Friday, February 4, 2011

The Welsh Connection

Great Grandmother Mary Ann Francis Evans was born in Haverfordwest, Pembrokeshire, Wales in 1834. I have been researching her life to build a picture of this welsh washerwoman with whom I instinctively feel connected. My own birth place was Cardiff, Wales and in 2005 I travelled back to visit the town and the welsh countryside in search of my own beginnings. My very early childhood was spent in Eglwys Brewis near St Athan in South Wales in a modest but comfortable house - so I was told.

In stark contrast the childhood environment for Mary Evans was bleak - the 1841 census reveals that Mary, aged 8, was living at a Workhouse. A workhouse was the worst possible accommodation for a person in that era let alone a small girl. I wonder why she was in the workhouse and not living with her family and I can find no clues as yet to the reasons.

Her family background is confusing at Ancestry.com - according to years of research I find that her father David Evans was married several times and I don't know which wife was her mother:  Elinor Nathan, Gwenllian Davies, Esther Jones or Elizabeth Rowlands. In the 1861 census we find David at home at No 6 Goose Road, St Peters, Carmarthen, with Elinor and his youngest child and his occupation is listed as Tanner.

After searching in vain for more details of Mary I resort to researching her name and birth place. I recently received a little story of the history of the Evans name from a fellow Ancestry.com genealogist - here it is:

Origin
Evans is of Welsh origin. In its anglicised form the name means "son of Evan". Regarding its Welsh roots, it is a derivative of the name Ifan, a cognate of John.[2]

It is a misconception that the name Evans is a patronymic name.

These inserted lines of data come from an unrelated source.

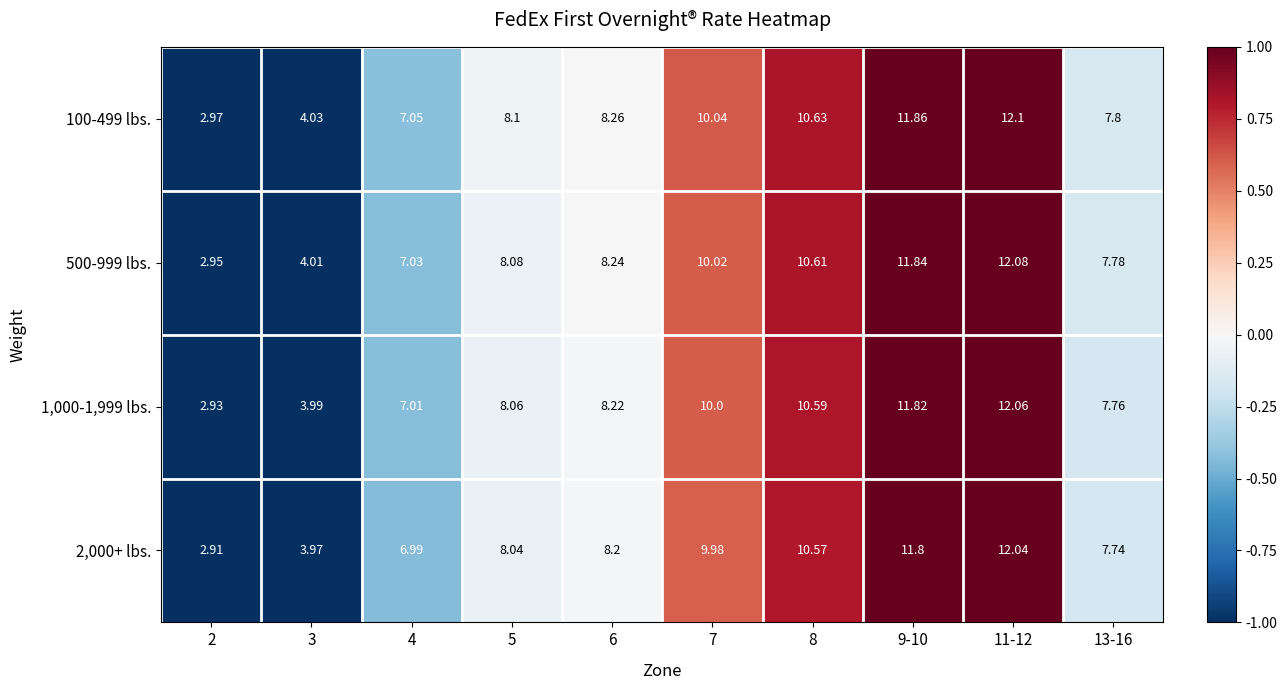

Count the number of data series in this chart.

4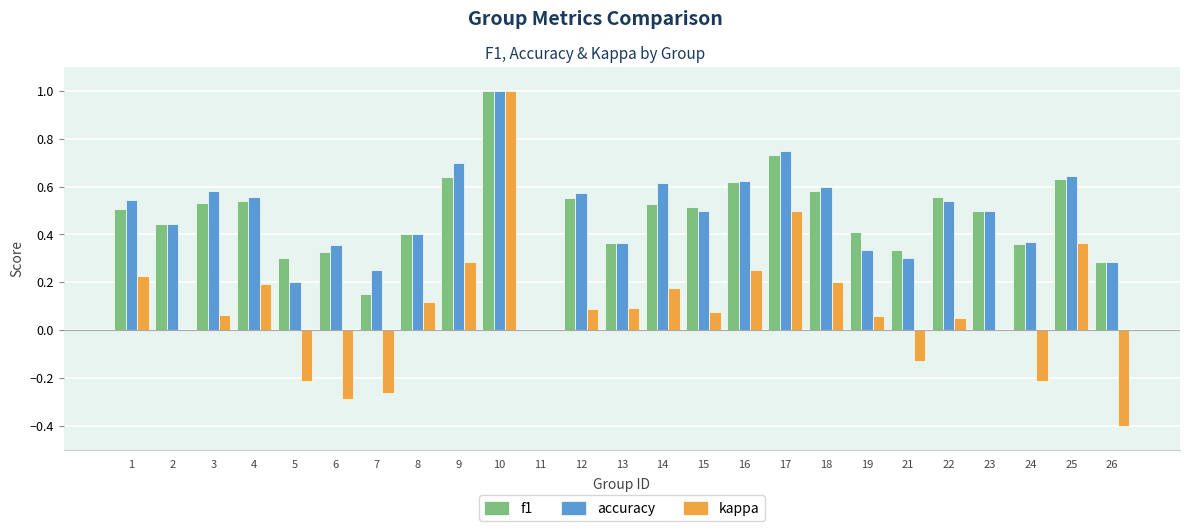

Which series changed the most between 8 and 25?

kappa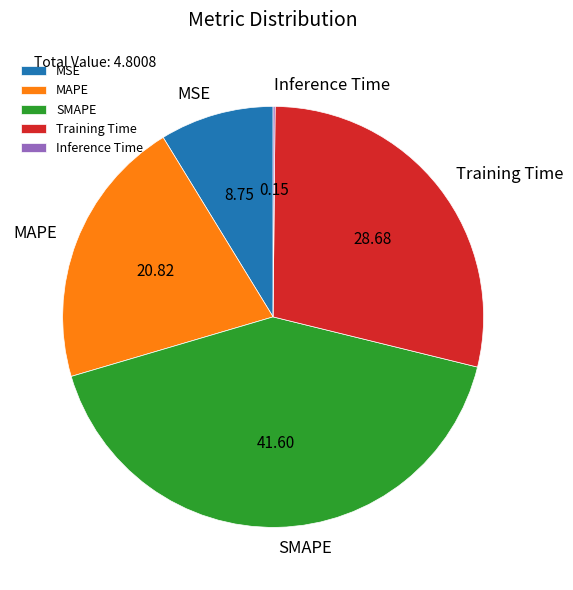

Which category has the biggest portion of the pie?

SMAPE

The name does refer to Evan-S, meaning son of John, however, in this case the name refers to the fact that many Welsh were late converts to Christianity and around the 3rd Century AD a huge evangelical conversion began. Converted followers took the name of Son of John (the Baptist), in reference to the John the Baptist as the baptiser of Jesus Christ and considered a cornerstone of Christian conversion. It is possible that later some did take it as being the son of their father called Evan (John), but the extended use of religious forenames being converted into surnames by the addition of "s" of Son (Jackson, Johnson etc) does not account for the huge popularity of this name in this part of the world (South Wales).

In the Welsh language the patronymic "ab Evan", results in the surname "Bevan", which is also common in Wales.

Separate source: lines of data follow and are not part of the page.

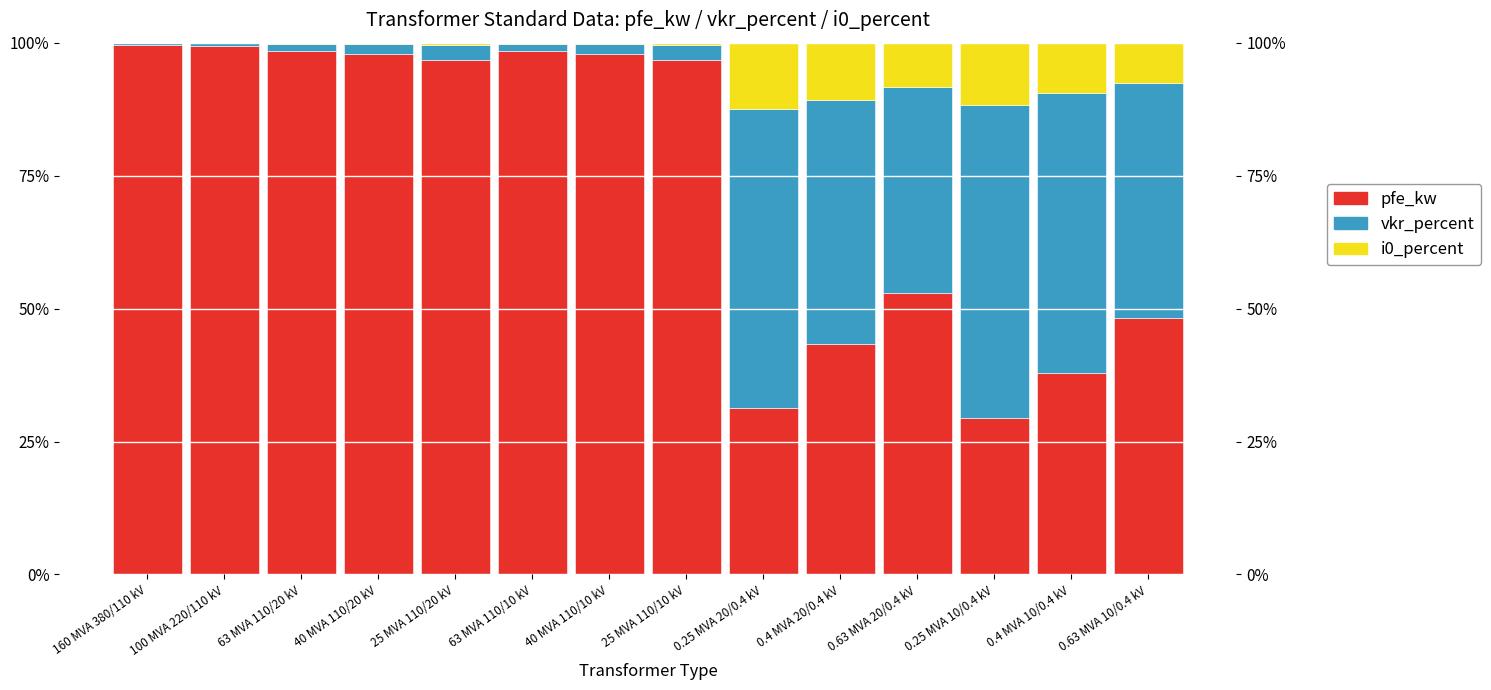

What is the sum of the vkr_percent values at 0.63 MVA 20/0.4 kV and 63 MVA 110/20 kV?

40.1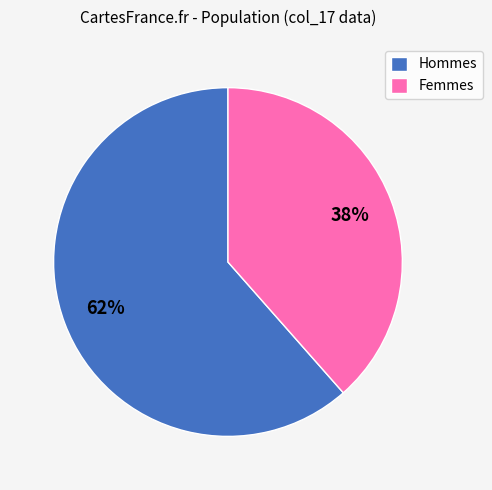

What is the majority slice?

Hommes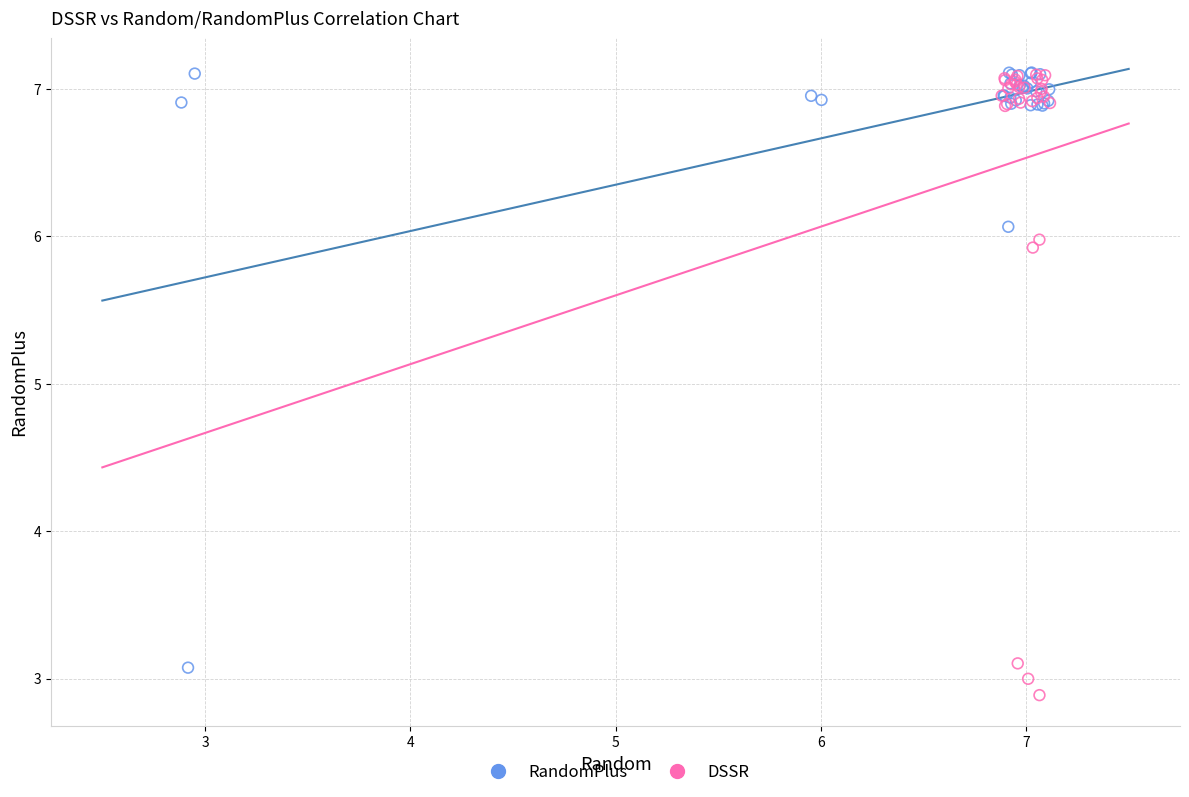

What are all the series names shown in the legend?

RandomPlus, DSSR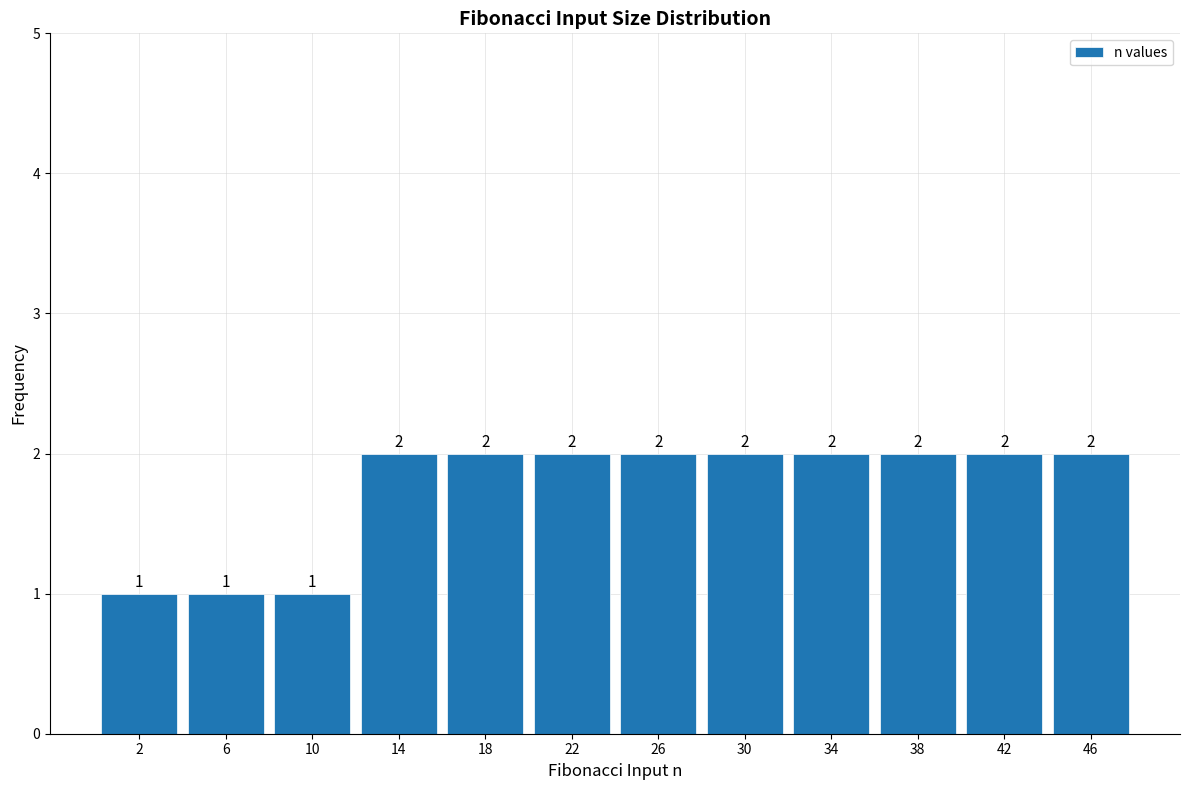

Reading left to right, list every bar in this chart as the range it spans on the x-axis followed by its height.

0 to 4: 1
4 to 8: 1
8 to 12: 1
12 to 16: 2
16 to 20: 2
20 to 24: 2
24 to 28: 2
28 to 32: 2
32 to 36: 2
36 to 40: 2
40 to 44: 2
44 to 48: 2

There is little to tell of Mary Ann Francis Evans between the 1841 and 1861 census except for her whereabouts and her occupations in and around Pembroke. It seems that at the age of 17 she was employed as a washerwoman and I fancy that she was employed at one of the castles.  According to Wikipedia, Pembroke literally means lands end. The main point of interest in the town is the magnificent Pembroke Castle, the remains of a stone mediƦval castle which was the birthplace of King Henry VII of England.Is this where Mary did the washing.

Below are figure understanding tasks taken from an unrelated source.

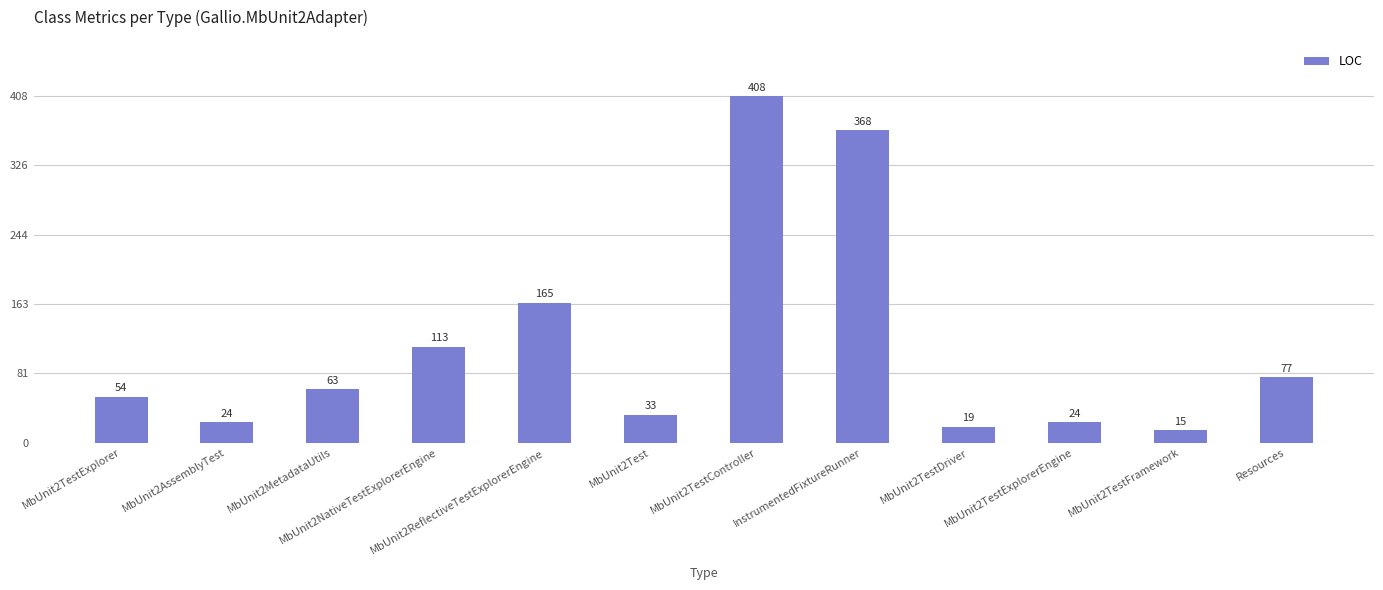

Between InstrumentedFixtureRunner and MbUnit2TestDriver, which is larger?

InstrumentedFixtureRunner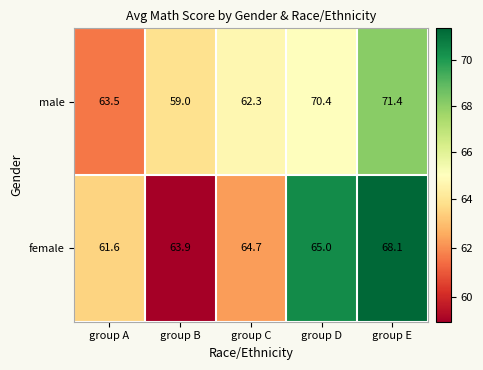

At which label does male first exceed 63?

group A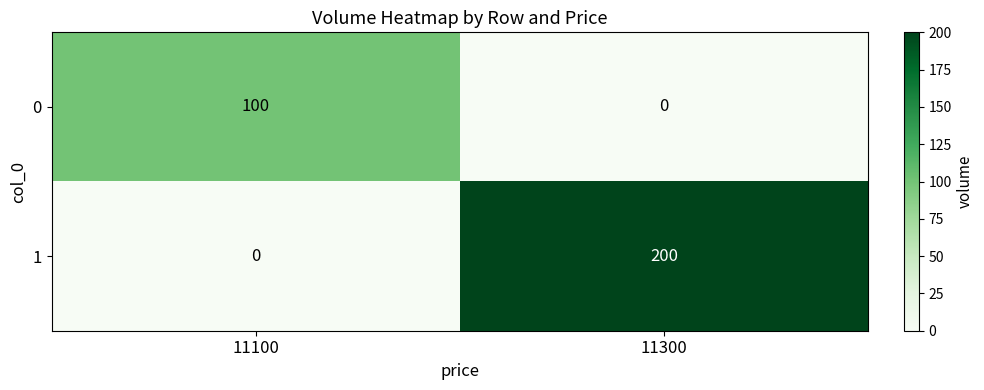

True or false: 1 has a value of -66 at 11100.

False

Mary is later recorded in the 1861 census as an unmarried visitor at 60 Black Horse Inn, in St Michael's, Pembroke.  Could this possibly be the place where she met my Great Grandfather, George Robinson? My imagination now creates a picture of such a meeting and begins to fill in the missing pieces of the history puzzle.

George Robinson is employed as a Railway Inspector for Her Majesty's Railway Inspectorate according to the 1871 and 1881 census records. More details about the men and women employed by the Imperial Railway can be located online but I need to know which company. More resaeach!

The marriage date for George and Mary is September 1862 in Bermondsey, Surrey; the 1871 census reveals Mary aged 37 living in Croydon with George aged 32 and it lists their children as follows: George aged 9, Elizabeth aged 3 and Edith Mary aged 1. My Grandmother Mary Jane was born the year after this census was taken, in 1872.

So putting that all together I see that my great grandparents lived a prosperous and comfortable life in Croydon between 1862 and their deaths in 1908/09. I see a rescue from poverty for Mary Ann Francis and happiness for George. According to his 1908 will George Robinson of 185 Hessle Road, Kingston-upon-Hull left to Mary Ann Robinson a sum of 3021 pounds, no shillings and 9 pence. Obviously a much better life style for Mary Ann since her early years in Wales - and a small legacy to pass on to her children at the end of her life in 1909.

What I don't see yet is her early Welsh history and I am now researching the details of the lives of her parents.